NCAA crackdown shouldn't stop at Penn State: BCS uses students like gladiators
The Penn State scandal isn't the only injustice to plague college football. In fact, that damaging lack of transparency is endemic. The NCAA should continue to clean house by taking control of the Bowl Championship Series, which, driven by greed, uses college players like gladiators.
Abby Drey/Centre Daily Times/AP
San Diego
The NCAA has fined Penn State $60 million, reversed its football wins from 1998 to 2011, and the statue of beloved Joe Paterno has been taken down. Former FBI director Louis J. Freeh’s investigation of Penn State’s cover-up of Jery Sandusky’s sex abuse found a “total disregard for the safety and welfare of Sandusky’s child victims” by Coach Paterno, then college president Graham Spanier, and Athletic Director Mark Sherburne. The cover-up resulted in the devastation of the lives of many young men. It also blemished the university and big-time college football.
But it isn’t the only scandal or injustice to plague the world of college football. In fact, such damaging lack of transparency is endemic. The NCAA should continue to clean house by taking control of the Bowl Championship Series (BCS), which, driven by greed, uses college players like gladiators. As the Penn State scandal shows, big-time college football is a world where money speaks louder than morality.
In 2003, concerned by commercialization in college athletics, E. Gordon Gee, who currently serves as president of The Ohio State University, warned, “Nothing short of a revolution will stop what has become a crisis of conscience and integrity for colleges and universities in this country.”
Revenues and power in big-time college football have expanded dramatically since Mr. Gee’s warning. By recently adding two games and a “national championship” in big-time college football, the BCS and its members will likely generate an additional $300-500 million in revenue, furthering solidifying its power.
The operations of the BCS, like those of Penn State’s football program are shrouded in secrecy – the antithesis of trust and the mother of cover-ups. The BCS, which has displaced the NCAA in running big-time football, shares Penn State’s disregard for those adversely impacted by their decisions.
A few facts evidence how sobering this disregard for student welfare has become. Many football players will leave college lame or with latent injuries.
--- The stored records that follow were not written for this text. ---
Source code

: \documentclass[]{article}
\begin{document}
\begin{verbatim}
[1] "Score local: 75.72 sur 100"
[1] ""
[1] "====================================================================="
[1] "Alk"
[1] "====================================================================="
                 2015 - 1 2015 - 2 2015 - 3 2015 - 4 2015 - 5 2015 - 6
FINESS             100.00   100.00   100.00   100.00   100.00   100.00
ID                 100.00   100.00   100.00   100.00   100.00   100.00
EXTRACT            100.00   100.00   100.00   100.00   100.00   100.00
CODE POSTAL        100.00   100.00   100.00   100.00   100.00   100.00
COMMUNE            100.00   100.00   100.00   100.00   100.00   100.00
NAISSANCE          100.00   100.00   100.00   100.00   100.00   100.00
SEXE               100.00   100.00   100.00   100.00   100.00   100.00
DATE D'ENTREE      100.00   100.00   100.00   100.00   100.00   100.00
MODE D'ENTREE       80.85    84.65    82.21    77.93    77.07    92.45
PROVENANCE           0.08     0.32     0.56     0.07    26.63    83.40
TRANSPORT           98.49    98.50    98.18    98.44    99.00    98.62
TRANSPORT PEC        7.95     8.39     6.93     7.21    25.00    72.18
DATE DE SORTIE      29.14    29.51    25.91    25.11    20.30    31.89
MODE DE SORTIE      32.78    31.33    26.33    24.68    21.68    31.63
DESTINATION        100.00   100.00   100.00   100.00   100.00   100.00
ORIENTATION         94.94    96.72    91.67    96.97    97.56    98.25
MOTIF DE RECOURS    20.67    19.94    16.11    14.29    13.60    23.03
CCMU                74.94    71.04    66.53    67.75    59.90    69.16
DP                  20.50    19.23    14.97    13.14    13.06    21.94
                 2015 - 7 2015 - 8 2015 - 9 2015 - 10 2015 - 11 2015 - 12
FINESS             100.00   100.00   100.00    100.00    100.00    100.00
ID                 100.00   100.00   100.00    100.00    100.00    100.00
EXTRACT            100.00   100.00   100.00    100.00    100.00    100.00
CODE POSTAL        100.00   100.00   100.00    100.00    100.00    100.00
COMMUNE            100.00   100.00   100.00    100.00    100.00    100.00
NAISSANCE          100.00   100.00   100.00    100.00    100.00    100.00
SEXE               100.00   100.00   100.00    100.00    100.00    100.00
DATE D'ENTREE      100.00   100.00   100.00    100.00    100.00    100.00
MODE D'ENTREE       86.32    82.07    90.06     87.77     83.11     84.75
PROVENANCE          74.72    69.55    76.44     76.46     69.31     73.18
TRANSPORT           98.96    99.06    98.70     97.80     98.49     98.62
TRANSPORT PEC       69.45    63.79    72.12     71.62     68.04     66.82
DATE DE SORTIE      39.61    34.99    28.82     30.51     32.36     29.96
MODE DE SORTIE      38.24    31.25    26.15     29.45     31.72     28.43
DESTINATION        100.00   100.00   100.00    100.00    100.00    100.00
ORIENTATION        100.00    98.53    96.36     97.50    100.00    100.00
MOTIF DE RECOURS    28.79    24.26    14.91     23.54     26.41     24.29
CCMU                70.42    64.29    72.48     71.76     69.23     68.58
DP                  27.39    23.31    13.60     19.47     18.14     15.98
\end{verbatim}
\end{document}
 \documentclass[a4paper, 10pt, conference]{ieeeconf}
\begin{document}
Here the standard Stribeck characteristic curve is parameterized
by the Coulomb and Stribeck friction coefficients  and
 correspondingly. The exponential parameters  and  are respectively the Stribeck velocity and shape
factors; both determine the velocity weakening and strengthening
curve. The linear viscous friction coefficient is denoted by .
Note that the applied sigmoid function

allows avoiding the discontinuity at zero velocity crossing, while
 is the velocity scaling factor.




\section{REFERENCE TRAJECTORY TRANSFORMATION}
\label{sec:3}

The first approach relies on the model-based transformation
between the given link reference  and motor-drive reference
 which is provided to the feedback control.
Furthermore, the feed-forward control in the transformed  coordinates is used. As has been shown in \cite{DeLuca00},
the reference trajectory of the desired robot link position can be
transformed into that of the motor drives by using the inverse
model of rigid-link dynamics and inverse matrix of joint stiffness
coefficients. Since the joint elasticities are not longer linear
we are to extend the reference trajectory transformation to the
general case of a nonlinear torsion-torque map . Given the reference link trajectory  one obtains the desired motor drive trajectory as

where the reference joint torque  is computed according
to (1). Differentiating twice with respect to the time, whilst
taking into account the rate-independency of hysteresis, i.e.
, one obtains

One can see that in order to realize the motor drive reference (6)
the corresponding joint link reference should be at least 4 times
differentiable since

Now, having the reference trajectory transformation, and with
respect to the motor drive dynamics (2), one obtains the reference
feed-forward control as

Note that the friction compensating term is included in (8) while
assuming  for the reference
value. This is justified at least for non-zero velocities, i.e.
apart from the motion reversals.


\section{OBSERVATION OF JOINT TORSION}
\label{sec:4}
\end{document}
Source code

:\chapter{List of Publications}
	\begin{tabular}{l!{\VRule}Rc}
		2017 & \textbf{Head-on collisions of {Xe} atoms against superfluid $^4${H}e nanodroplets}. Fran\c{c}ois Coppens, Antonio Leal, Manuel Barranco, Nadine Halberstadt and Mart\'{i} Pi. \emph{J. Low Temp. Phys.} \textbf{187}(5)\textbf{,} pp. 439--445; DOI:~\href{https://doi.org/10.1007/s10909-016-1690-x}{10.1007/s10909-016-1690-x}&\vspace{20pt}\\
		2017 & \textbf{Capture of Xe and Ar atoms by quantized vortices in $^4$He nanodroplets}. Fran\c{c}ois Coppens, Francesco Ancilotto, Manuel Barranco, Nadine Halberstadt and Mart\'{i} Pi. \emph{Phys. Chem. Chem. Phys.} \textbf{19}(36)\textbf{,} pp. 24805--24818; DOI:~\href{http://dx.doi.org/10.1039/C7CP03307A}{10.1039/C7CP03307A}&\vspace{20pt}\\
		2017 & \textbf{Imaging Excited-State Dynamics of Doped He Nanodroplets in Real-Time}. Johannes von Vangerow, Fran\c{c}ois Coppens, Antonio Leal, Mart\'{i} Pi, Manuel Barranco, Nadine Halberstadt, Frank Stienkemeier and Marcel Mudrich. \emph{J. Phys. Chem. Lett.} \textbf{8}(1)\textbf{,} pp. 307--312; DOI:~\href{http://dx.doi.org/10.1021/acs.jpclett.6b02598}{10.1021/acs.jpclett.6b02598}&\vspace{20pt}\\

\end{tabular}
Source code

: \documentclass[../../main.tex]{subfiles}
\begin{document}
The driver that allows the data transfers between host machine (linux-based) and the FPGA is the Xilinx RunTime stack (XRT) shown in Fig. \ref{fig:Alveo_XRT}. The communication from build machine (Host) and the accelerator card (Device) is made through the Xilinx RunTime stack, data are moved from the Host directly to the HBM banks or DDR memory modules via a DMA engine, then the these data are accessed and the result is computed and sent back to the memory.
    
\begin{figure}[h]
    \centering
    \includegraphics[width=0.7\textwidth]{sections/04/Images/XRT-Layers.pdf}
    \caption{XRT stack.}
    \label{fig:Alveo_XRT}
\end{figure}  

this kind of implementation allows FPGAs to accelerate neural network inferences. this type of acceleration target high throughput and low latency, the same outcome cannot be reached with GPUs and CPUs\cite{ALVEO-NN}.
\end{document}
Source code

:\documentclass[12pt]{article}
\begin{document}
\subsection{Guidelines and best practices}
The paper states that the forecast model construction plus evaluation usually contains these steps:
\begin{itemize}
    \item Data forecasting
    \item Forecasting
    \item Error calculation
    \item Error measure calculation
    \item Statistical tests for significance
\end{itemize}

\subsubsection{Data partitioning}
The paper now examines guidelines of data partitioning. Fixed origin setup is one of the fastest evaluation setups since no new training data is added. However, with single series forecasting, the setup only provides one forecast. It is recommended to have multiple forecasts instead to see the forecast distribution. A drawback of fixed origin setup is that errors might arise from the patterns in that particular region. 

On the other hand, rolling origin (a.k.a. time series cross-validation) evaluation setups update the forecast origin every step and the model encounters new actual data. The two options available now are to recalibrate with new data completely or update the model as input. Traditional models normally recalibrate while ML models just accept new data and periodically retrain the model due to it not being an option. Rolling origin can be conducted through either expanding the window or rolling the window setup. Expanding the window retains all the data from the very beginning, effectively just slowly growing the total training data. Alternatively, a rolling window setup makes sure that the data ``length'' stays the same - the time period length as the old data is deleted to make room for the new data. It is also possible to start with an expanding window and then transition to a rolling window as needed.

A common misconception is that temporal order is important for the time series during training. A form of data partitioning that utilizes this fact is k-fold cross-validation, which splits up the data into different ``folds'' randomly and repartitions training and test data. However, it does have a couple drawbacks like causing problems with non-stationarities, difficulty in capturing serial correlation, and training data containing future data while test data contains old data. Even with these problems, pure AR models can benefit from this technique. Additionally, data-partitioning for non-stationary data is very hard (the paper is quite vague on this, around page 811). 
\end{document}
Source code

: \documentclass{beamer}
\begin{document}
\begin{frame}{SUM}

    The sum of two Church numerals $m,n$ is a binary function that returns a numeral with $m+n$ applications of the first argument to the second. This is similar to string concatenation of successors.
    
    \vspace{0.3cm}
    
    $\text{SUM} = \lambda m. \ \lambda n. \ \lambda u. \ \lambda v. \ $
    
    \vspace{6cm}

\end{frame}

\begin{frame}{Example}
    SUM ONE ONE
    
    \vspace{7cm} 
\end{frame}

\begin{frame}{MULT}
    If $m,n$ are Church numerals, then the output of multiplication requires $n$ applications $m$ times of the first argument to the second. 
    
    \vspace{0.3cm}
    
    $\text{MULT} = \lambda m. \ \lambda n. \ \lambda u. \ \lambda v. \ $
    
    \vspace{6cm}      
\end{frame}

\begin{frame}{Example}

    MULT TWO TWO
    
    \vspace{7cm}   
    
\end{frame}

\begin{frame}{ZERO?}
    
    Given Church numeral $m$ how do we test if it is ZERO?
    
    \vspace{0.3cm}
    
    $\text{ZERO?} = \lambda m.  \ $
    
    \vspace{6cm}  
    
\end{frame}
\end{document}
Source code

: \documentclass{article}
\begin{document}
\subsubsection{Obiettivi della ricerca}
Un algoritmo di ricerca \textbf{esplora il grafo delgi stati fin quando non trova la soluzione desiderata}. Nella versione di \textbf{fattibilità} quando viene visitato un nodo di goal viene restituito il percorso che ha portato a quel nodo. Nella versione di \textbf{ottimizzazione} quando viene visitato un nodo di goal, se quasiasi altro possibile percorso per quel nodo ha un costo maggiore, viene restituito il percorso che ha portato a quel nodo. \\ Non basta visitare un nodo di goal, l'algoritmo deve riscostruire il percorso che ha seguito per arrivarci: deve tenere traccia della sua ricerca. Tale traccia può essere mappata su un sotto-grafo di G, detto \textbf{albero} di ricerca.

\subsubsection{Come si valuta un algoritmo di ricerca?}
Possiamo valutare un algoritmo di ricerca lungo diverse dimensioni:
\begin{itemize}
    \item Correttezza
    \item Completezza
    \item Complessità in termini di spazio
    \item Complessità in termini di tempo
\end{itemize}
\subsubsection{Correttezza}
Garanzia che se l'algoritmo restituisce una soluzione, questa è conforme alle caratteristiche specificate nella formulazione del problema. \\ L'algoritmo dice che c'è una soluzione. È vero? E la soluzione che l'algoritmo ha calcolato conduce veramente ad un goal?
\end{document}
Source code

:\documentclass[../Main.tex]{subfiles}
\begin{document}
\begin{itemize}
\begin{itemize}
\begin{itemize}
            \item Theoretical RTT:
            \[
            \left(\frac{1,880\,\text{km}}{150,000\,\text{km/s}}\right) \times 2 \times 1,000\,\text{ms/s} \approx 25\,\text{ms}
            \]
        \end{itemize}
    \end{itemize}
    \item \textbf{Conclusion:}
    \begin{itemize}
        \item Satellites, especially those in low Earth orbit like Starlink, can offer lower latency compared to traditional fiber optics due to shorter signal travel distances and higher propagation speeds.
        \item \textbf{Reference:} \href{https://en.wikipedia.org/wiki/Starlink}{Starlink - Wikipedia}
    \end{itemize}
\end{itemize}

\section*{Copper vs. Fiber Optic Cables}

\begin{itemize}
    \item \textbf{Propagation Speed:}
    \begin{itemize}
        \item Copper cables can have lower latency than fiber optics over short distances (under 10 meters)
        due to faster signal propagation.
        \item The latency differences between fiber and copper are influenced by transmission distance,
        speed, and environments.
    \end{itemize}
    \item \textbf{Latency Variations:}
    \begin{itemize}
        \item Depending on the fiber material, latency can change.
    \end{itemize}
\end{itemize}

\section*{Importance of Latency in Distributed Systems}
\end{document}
Dr. Bennet Omalu, who is credited with having discovered the first case of dementia related to football, has cautioned that, “The concept of permanent brain damage and dementia following repeated blows to the head is a very well established and generally accepted principle in medicine.”
Unfortunately, this accepted medical principle and the warning inherent in it has gone unheeded in the world of big-time football. Annually, one out of ten college football players suffers a serious concussion, with hundreds of others suffering major brain trauma or debilitating injuries during their collegiate careers.
The insatiable drive for revenues and glory has resulted in an expansion of the number of games, practices, and injuries suffered by so called student-athletes. The BCS and its member institutions effectively reject Article 3.3 of the NCAA’s Operating Principles – Student-Athlete Well-Being. The article mandates that, “intercollegiate athletics programs be conducted in a manner to protect and enhance the physical and educational well-being of student athletes.”
What other than injuries do student-athletes receive for their efforts? Many receive little more than a moment of gladiatorial glory. A few sign professional contracts.
Colleges insist that players are paid with an education, an asset of great value. But graduation is often illusory, and academic values are regularly ignored in the drive to increase revenue and solidify institutional power.
Graduation rates have improved some in the past decade, but the record remains abysmal, particularly for players of color. With more televised games played during the week and with conference championships and added games, athletes are missing 40 percent more class time than they did in 2005.
The BCS allocates ever-increasing revenues among its members, co-opting coaches and presidents at smaller institutions with revenue sharing, crumbs from the BCS table. It ignores student welfare and academic issues in its allocation of burgeoning revenue.
Funds that could be used to increase safety and academic support for student-athletes are used to pay coaches and administrators more, build larger stadiums, and fund other extravagances.
In the decade since President Gee decried the crisis of conscience and integrity in the world of commercialized intercollegiate athletics, little has been done.
The hope that Penn State’s cover-up will awaken coaches and college presidents can become further reality if the BCS uses the funds primarily to deal with issues of student safety and welfare and help more student-athletes graduate. If funds are used primarily for other purposes, the lessons learned at Penn State sadly will have been quickly forgotten.
At the turn of the twentieth century, college football faced a similar crisis based on a disquieting record of injuries and deaths. President Theodore Roosevelt intervened.
Congress should intervene today and hold hearings to get to the bottom of this culture of cover-up, with its disregard for educational values and student welfare. Those hearings, together with the work of groups like the Knight Commission, could save big-time football from further crises that might lead to the death of big-time college football.
Rodney K. Smith is a former president of Southern Virginia University and current director of the Center for Sports Law and Policy at Thomas Jefferson School of Law in San Diego.